Lunchtime Studios also felt the personality and flavor of the game would appeal to Nintendo fans, from its Layton-like adventure to its RPG-like depth. So, how did this game end up coming to Wii U? I’ll admit, I had something to do with it.
Under the mentorship of Emily Rogers I’ve been reaching out to various indie developers with promising projects and making a case for the Wii U– from the flavors of innovation, personality, and gameplay that will appeal to the Nintendo fanbase to Nintendo’s updated policies for the Wii U eShop. As we all know, the eShop has been one of the Wii U’s greatest successes so far.
You wouldn’t believe how receptive most developers are to the idea of working with Nintendo, and most of them profess their adoration of Nintendo and how much inspiration they have received. What’s funny is that so often what makes the Wii U not cross their mind in the first place as a release platform is one of the obstacles specifically relieved by the latest Nintendo policies. Just today, a developer told me that they hadn’t considered Nintendo for their stunning turn-based strategy game because their game is made with Unity3D and they assumed there would be a $30,000 licensing fee.
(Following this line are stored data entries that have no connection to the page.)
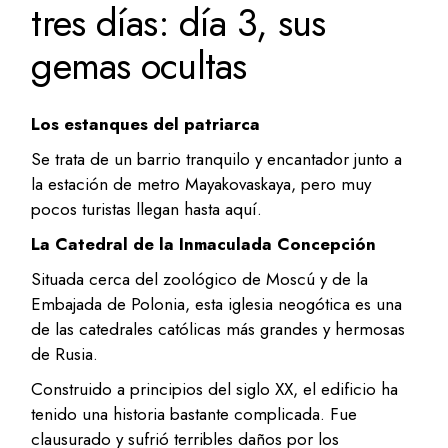
tres días: día 3, sus
gemas ocultas
Los estanques del patriarca
Se trata de un barrio tranquilo y encantador junto a
la estación de metro Mayakovaskaya, pero muy
pocos turistas llegan hasta aquí.
La Catedral de la Inmaculada Concepción
Situada cerca del zoológico de Moscú y de la
Embajada de Polonia, esta iglesia neogótica es una
de las catedrales católicas más grandes y hermosas
de Rusia.
Construido a principios del siglo XX, el edificio ha
tenido una historia bastante complicada. Fue
clausurado y sufrió terribles daños por los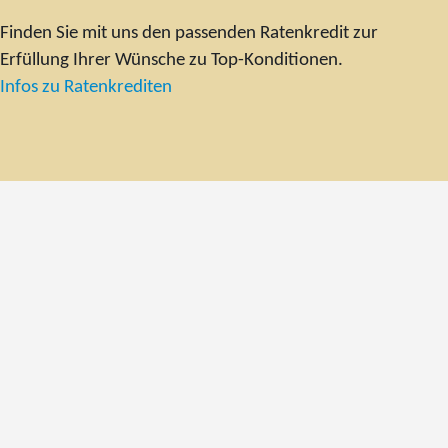
Finden Sie mit uns den passenden Ratenkredit zur
Erfüllung Ihrer Wünsche zu Top-Konditionen.
Infos zu Ratenkrediten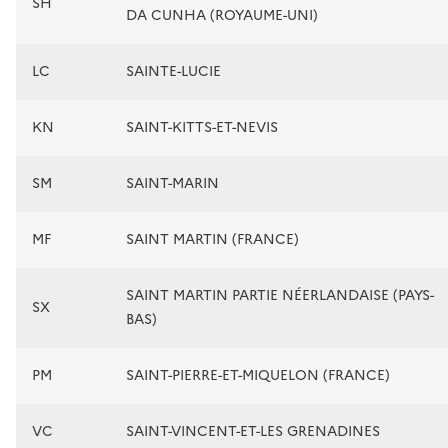
SH
DA CUNHA (ROYAUME-UNI)
LC
SAINTE-LUCIE
KN
SAINT-KITTS-ET-NEVIS
SM
SAINT-MARIN
MF
SAINT MARTIN (FRANCE)
SAINT MARTIN PARTIE NÉERLANDAISE (PAYS-
SX
BAS)
PM
SAINT-PIERRE-ET-MIQUELON (FRANCE)
VC
SAINT-VINCENT-ET-LES GRENADINES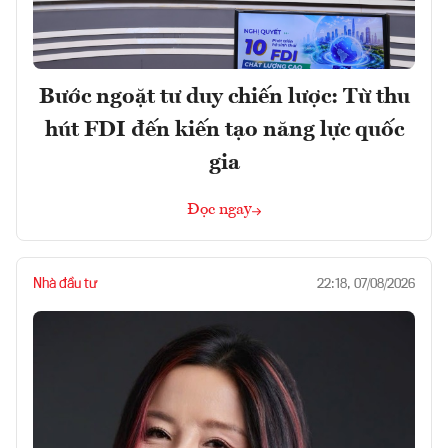
Bước ngoặt tư duy chiến lược: Từ thu
hút FDI đến kiến tạo năng lực quốc
gia
Đọc ngay
Nhà đầu tư
22:18, 07/08/2026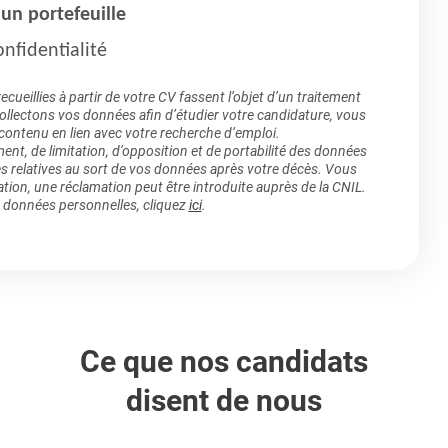
un portefeuille
nfidentialité
ueillies à partir de votre CV fassent l’objet d’un traitement
lectons vos données afin d’étudier votre candidature, vous
 contenu en lien avec votre recherche d’emploi.
ment, de limitation, d’opposition et de portabilité des données
es relatives au sort de vos données après votre décès. Vous
ation, une réclamation peut être introduite auprès de la CNIL.
s données personnelles, cliquez
ici
.
Ce que nos candidats
disent de nous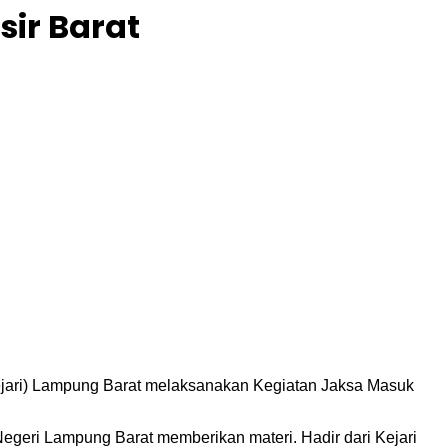
sir Barat
(Kejari) Lampung Barat melaksanakan Kegiatan Jaksa Masuk
Negeri Lampung Barat memberikan materi. Hadir dari Kejari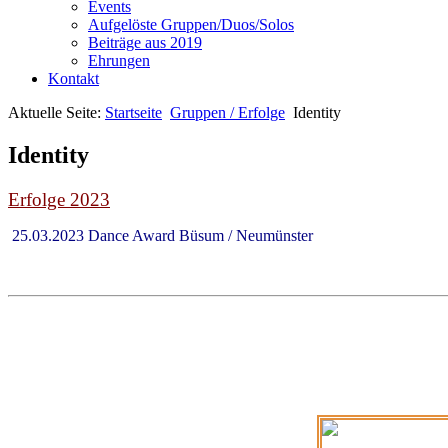
Events
Aufgelöste Gruppen/Duos/Solos
Beiträge aus 2019
Ehrungen
Kontakt
Aktuelle Seite:
Startseite
Gruppen / Erfolge
Identity
Identity
Erfolge 2023
25.03.2023 Dance Award Büsum / Neumünster Hip 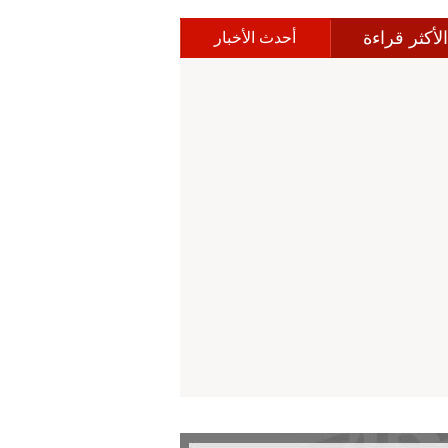
الأكثر قراءة
أحدث الأخبار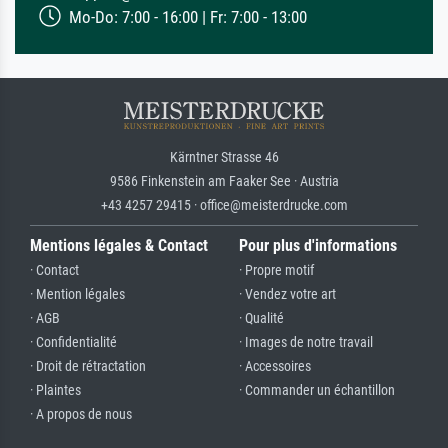
Mo-Do: 7:00 - 16:00 | Fr: 7:00 - 13:00
Kärntner Strasse 46
9586 Finkenstein am Faaker See · Austria
+43 4257 29415 · office@meisterdrucke.com
Mentions légales & Contact
Pour plus d'informations
· Contact
· Propre motif
· Mention légales
· Vendez votre art
· AGB
· Qualité
· Confidentialité
· Images de notre travail
· Droit de rétractation
· Accessoires
· Plaintes
· Commander un échantillon
· A propos de nous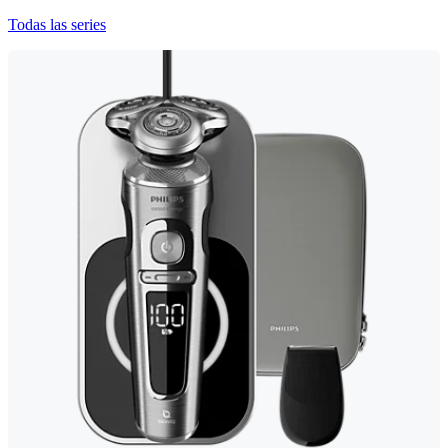
Todas las series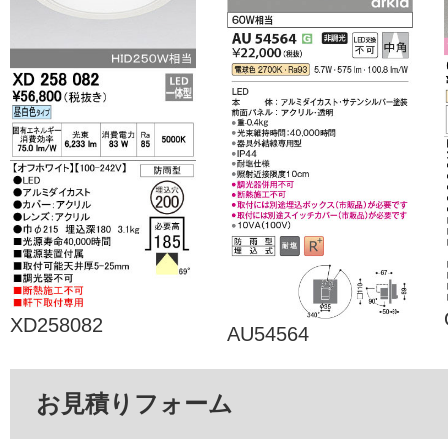
XD258082
AU54564
お見積りフォーム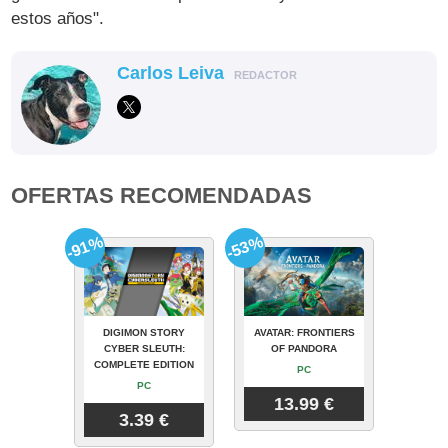
estos años".
Carlos Leiva
REDACTOR
OFERTAS RECOMENDADAS
-91%
-53%
DIGIMON STORY
AVATAR: FRONTIERS
CYBER SLEUTH:
OF PANDORA
COMPLETE EDITION
PC
PC
13.99 €
3.39 €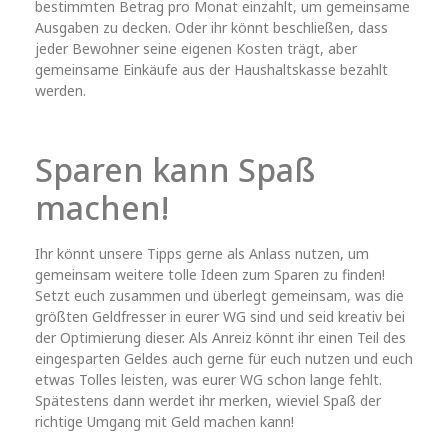
bestimmten Betrag pro Monat einzahlt, um gemeinsame
Ausgaben zu decken. Oder ihr könnt beschließen, dass
jeder Bewohner seine eigenen Kosten trägt, aber
gemeinsame Einkäufe aus der Haushaltskasse bezahlt
werden.
Sparen kann Spaß
machen!
Ihr könnt unsere Tipps gerne als Anlass nutzen, um
gemeinsam weitere tolle Ideen zum Sparen zu finden!
Setzt euch zusammen und überlegt gemeinsam, was die
größten Geldfresser in eurer WG sind und seid kreativ bei
der Optimierung dieser. Als Anreiz könnt ihr einen Teil des
eingesparten Geldes auch gerne für euch nutzen und euch
etwas Tolles leisten, was eurer WG schon lange fehlt.
Spätestens dann werdet ihr merken, wieviel Spaß der
richtige Umgang mit Geld machen kann!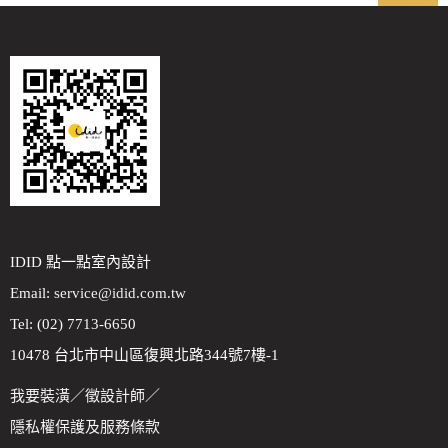
IDID 點一點室內設計
Email:
service@idid.com.tw
Tel: (02) 7713-6650
10478 台北市中山區復興北路344號7樓-1
我要裝潢
／
徵設計師
／
隱私權保護及服務條款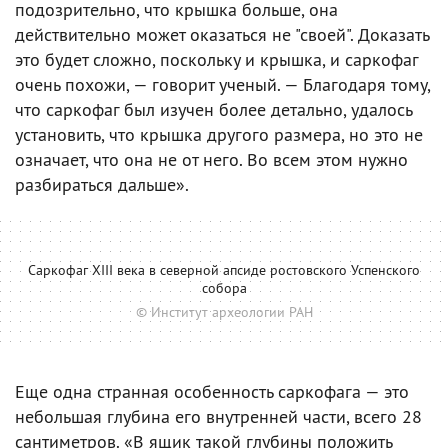
подозрительно, что крышка больше, она
действительно может оказаться не "своей". Доказать
это будет сложно, поскольку и крышка, и саркофаг
очень похожи, — говорит ученый. — Благодаря тому,
что саркофаг был изучен более детально, удалось
установить, что крышка другого размера, но это не
означает, что она не от него. Во всем этом нужно
разбираться дальше».
Саркофаг XIII века в северной апсиде ростовского Успенского
собора
© Институт археологии РАН
Еще одна странная особенность саркофага — это
небольшая глубина его внутренней части, всего 28
сантиметров. «В ящик такой глубины положить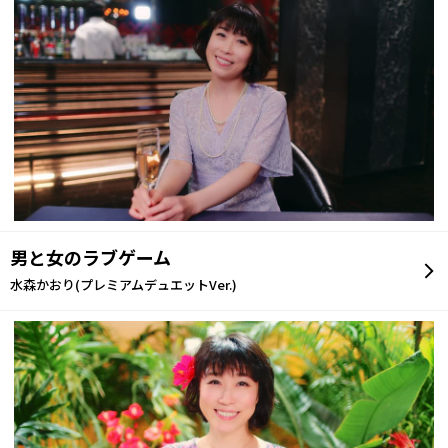
男と女のラブゲーム
水森かおり(プレミアムデュエットVer.)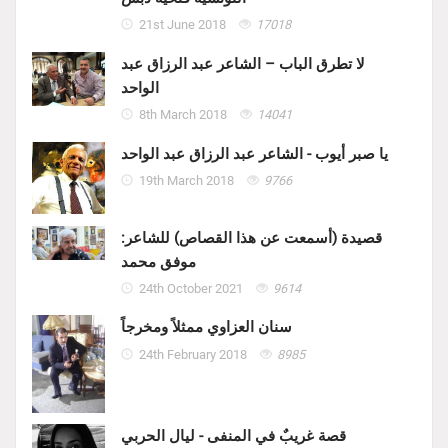
21st June 2018
17018
لا تطرق الباب – الشاعر عبد الرزاق عبد
الواحد
8th March 2018
14041
يا صبر أيوب - الشاعر عبد الرزاق عبد الواحد
19th March 2018
9766
قصيدة (أسمعت عن هذا القصاص) للشاعر:
موفق محمد
24th October 2021
9614
سنان العزاوي ممثلاً ومخرجاً
24th February 2018
8985
قصة غريبٌ في المنفى - ليال الحربي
If you haven’t heard yet: Nintendo updated their policies at GDC this week, and it is now completely free to make use of Unity Pro development tools on Wii U.
When looking for developers who may want to bring their games to Wii U, I’ve tried to keep an eye out for projects which would bring an innovative use to the Wii U’s GamePad. I’m talking about creative uses that go beyond the typical “put-the-map/HUD-on-the-GamePad” technique.
What caught my eye about Lords of New York is that it was a game that reminded me so much of Nintendo’s predicament. It is wonderfully original and innovative but so hard to explain to gamers without having them play it for themselves. At PAX East, many gamers told their friends that if there was one game to check out at the whole show it was Lords of New York. The booth was packed the entire time. The hands-on experience adequately conveys what Lords of New York is all about. But, reading about it on Kickstarter doesn’t do it justice. It’s hard to imagine that it’s so fun to actually sit down and play.
I contacted Lunchtime Studios and told them how they might be able to drum up support for the Kickstarter campaign by bringing the game to Wii U and asking for Nintendo fans to lend a hand. I also told him how they can really use the GamePad in a unique manner with their game. That in itself would be a great selling point. Not to mention, the game itself is a charmer. Lunchtime thought so highly of the Nintendo fanbase that they decided to bring the game to Wii U, independent of whether the Kickstarter campaign succeeds or not. They’re really excited to be entering this world full of gamers who appreciate Nintendo-style games.
As Dan told me: “Even if we fail [in the Kickstarter], you’ve put us in touch with a fan base that should LOVE this title.”
Well, with 20 days left to the campaign and only a small amount of the funding goal reached, it may be difficult to succeed. But I’m hoping that Nintendo fans can muster up the support and help boost the campaign. It may not be enough, but we can still rest assured that another very innovative and charming game will be coming to the Wii U.
There are a few other positive leads I’m working on at the moment, and I hope that a few of them will also come to fruition and I can share them with you.